In-lining in Scale

Inlining is the process of inserting the body of a routine in place of a call to the routine. Inlining is performed in order to improve execution time by:

avoiding the overhead of the routine call, and
constructing larger basic blocks.

The disadvantage of inlining can be compiled-code bloat and increased compile time.

Several languages make explicit the programmer's desire to have a routine inlined. An example is C++ with it's inline attribute.

Java does not make inlining explicit but, rather, makes it easy for the compiler to accomplish it. It does this through the byte-codes, the stack oriented operations, and its edit-compile-test philosophy.

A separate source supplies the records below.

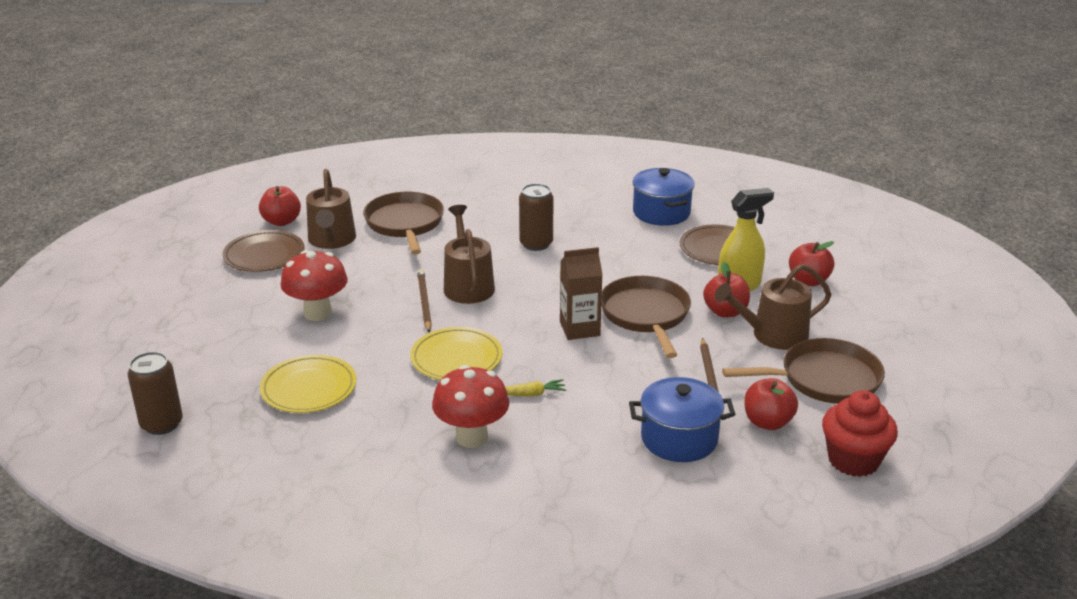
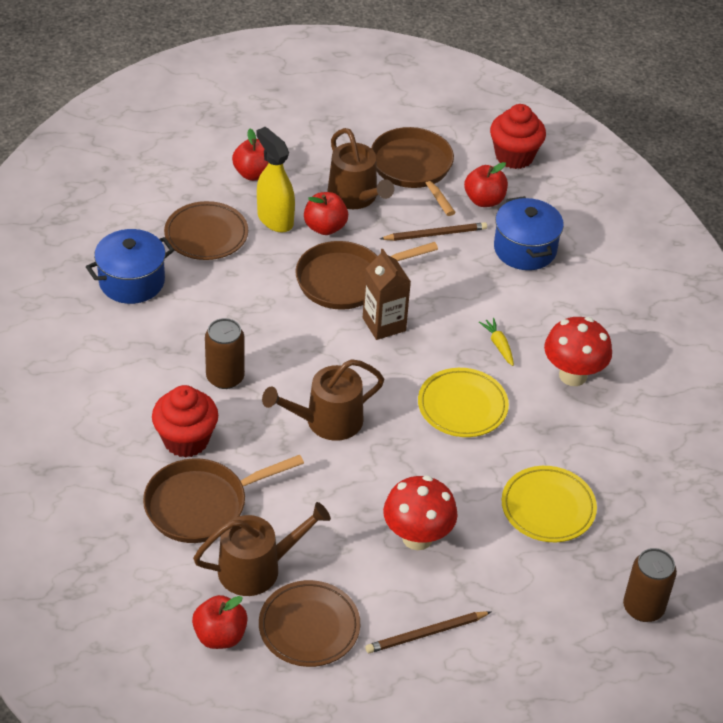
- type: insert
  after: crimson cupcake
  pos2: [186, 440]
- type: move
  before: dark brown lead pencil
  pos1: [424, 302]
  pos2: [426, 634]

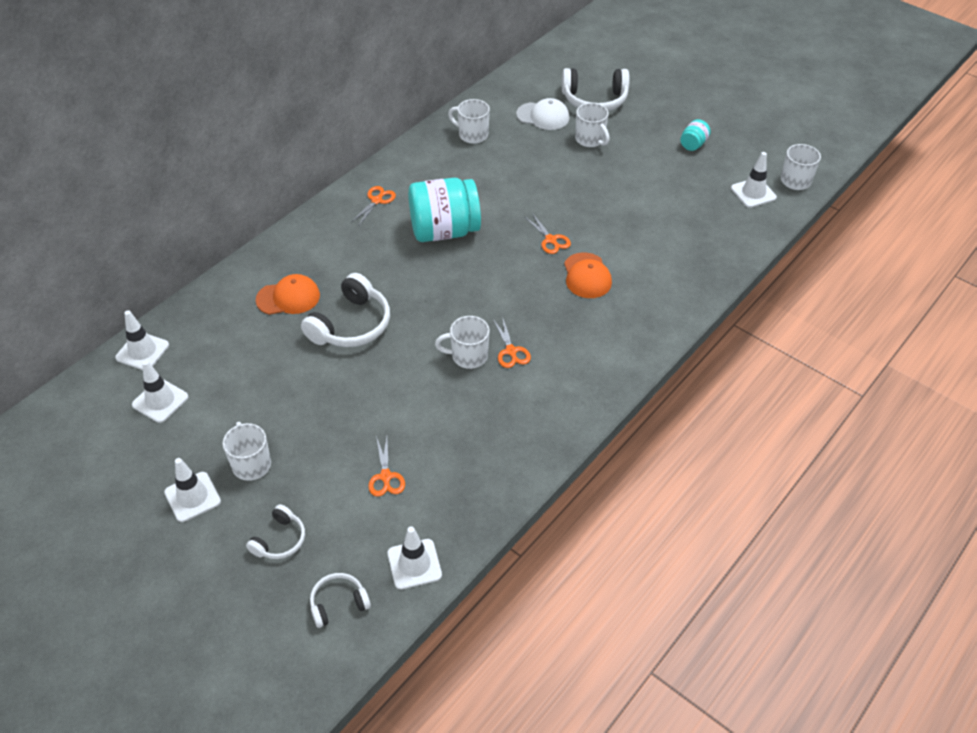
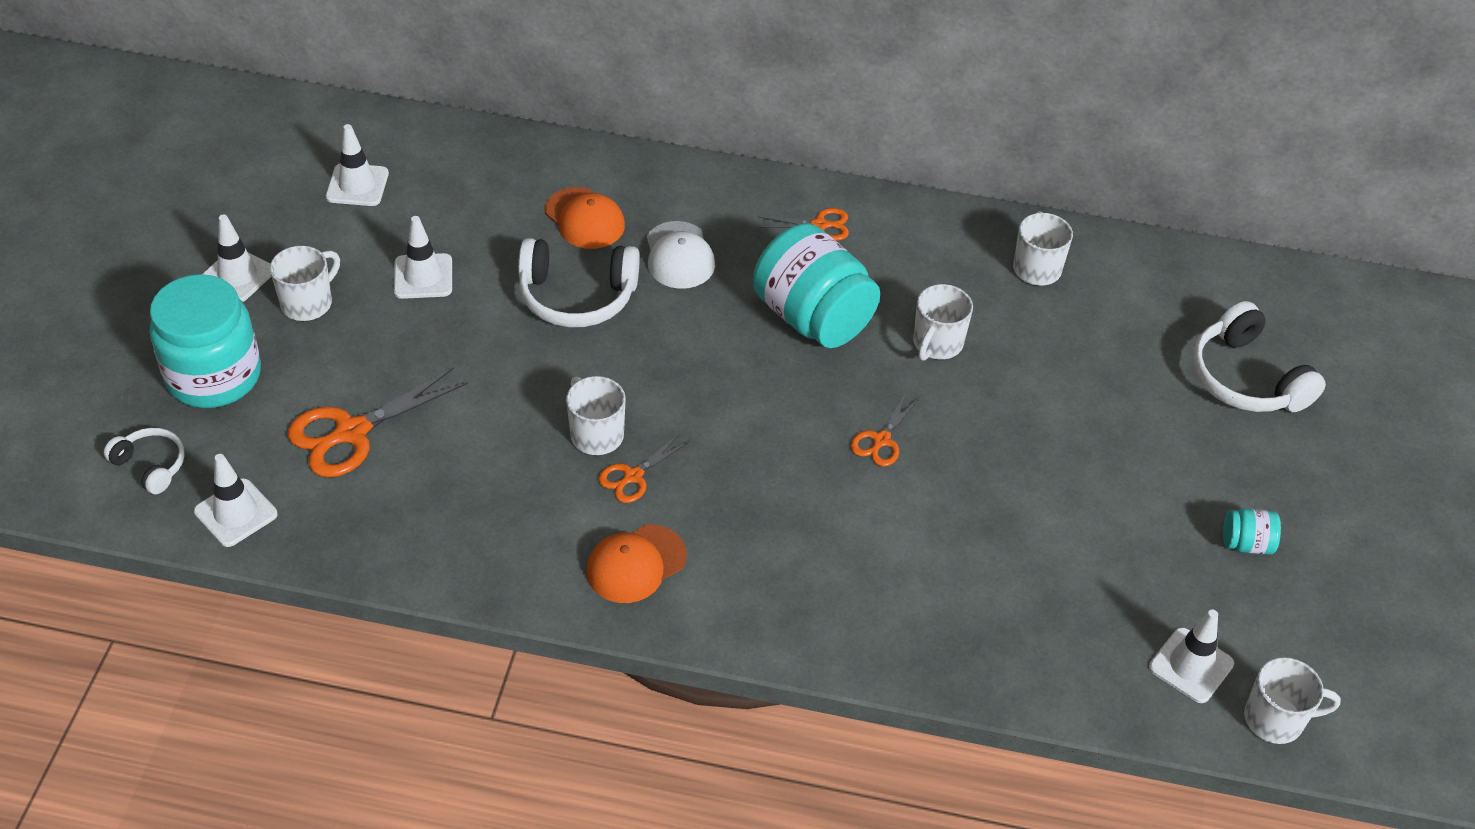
- type: move
  before: white safety cone
  pos1: [142, 351]
  pos2: [423, 276]
- type: move
  before: white cap
  pos1: [543, 116]
  pos2: [679, 256]
- type: move
  before: orange cap
  pos1: [587, 276]
  pos2: [635, 564]
- type: move
  before: white tea mug
  pos1: [590, 139]
  pos2: [937, 344]
- type: replace
  before: white over-ear headphones
  after: teal preserve jar
  pos1: [280, 540]
  pos2: [214, 376]
- type: resize
  before: orange scissors
  pos1: [385, 476]
  pos2: [352, 432]
  scale: 1.8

Scale currently deals with languages (C and Fortran) that have no explicit provisions for inlining. However, inlining can still have some powerful advantages. Some hardware architectures demand very large basic blocks in order to be effective. A typical C program results in very small basic blocks. The availability of inlining may allow the programmer to use a more object-oriented programming style in C without suffering the ill-effects of the resulting small basic blocks.

Inlining Criteria

A criteria for picking routines as candidates for inlining is required. The criteria chosen may have an impact on when that inlining may be performed. If the criteria depends on metrics that are only available at certain points, then the inlining can not be performed until the metric is available. The decision on criteria also impacts the information on each routine that must be retained. For example, a certain criteria, such as don't inline if the inlined code is bigger than the calling code, would require that inlining be performed after the instructions for each routine have been generated. Or, at least until a good estimate had been obtained.

Consideration must be given as to whether or not routines that are candidates to be inlined can also have inlined routines. If the inlining were performed on-the-fly, the implementation resulting from allowing such recursion would be easier to accomplish using Java code rather than C code. If the inlining were performed but once, some ordering of the inlined routines would be required.

Inter- or Intra- inlining

The question naturally arises of whether Scale should inline code from other modules into the module being compiled. Scale was built with the idea of performing inter-module optimizations. It has a command-line switch (-M) that selects inter-module compilation. What this means is that after a module is compiled, information about that module is retained while the other modules are compiled. For inlining, the information required depends to a large extent on when inlining is performed.

Obviously, the disadvantage to inter-module inlining is the retention of this information and its effect on the memory usage of the Scale compiler. Scale is already a memory hog. It was developed as a research compiler and very little though or effort has gone into making it memory efficient. This memory in-efficiency is aggravated by the fact that Scale is written in a language that uses implicit memory management at run-time. Inter-module inlining makes the memory usage worse.

If only intra-module inlining is performed, many, if not most, of the opportunities to inline would be unavailable.

It is not a simple matter to decide where or when inlining should be performed. There are many possibilities. For Scale we decided to perform inlining of the CFG just after it has been formed but before any optimizations have been performed.

(Last changed: March 21, 2007.)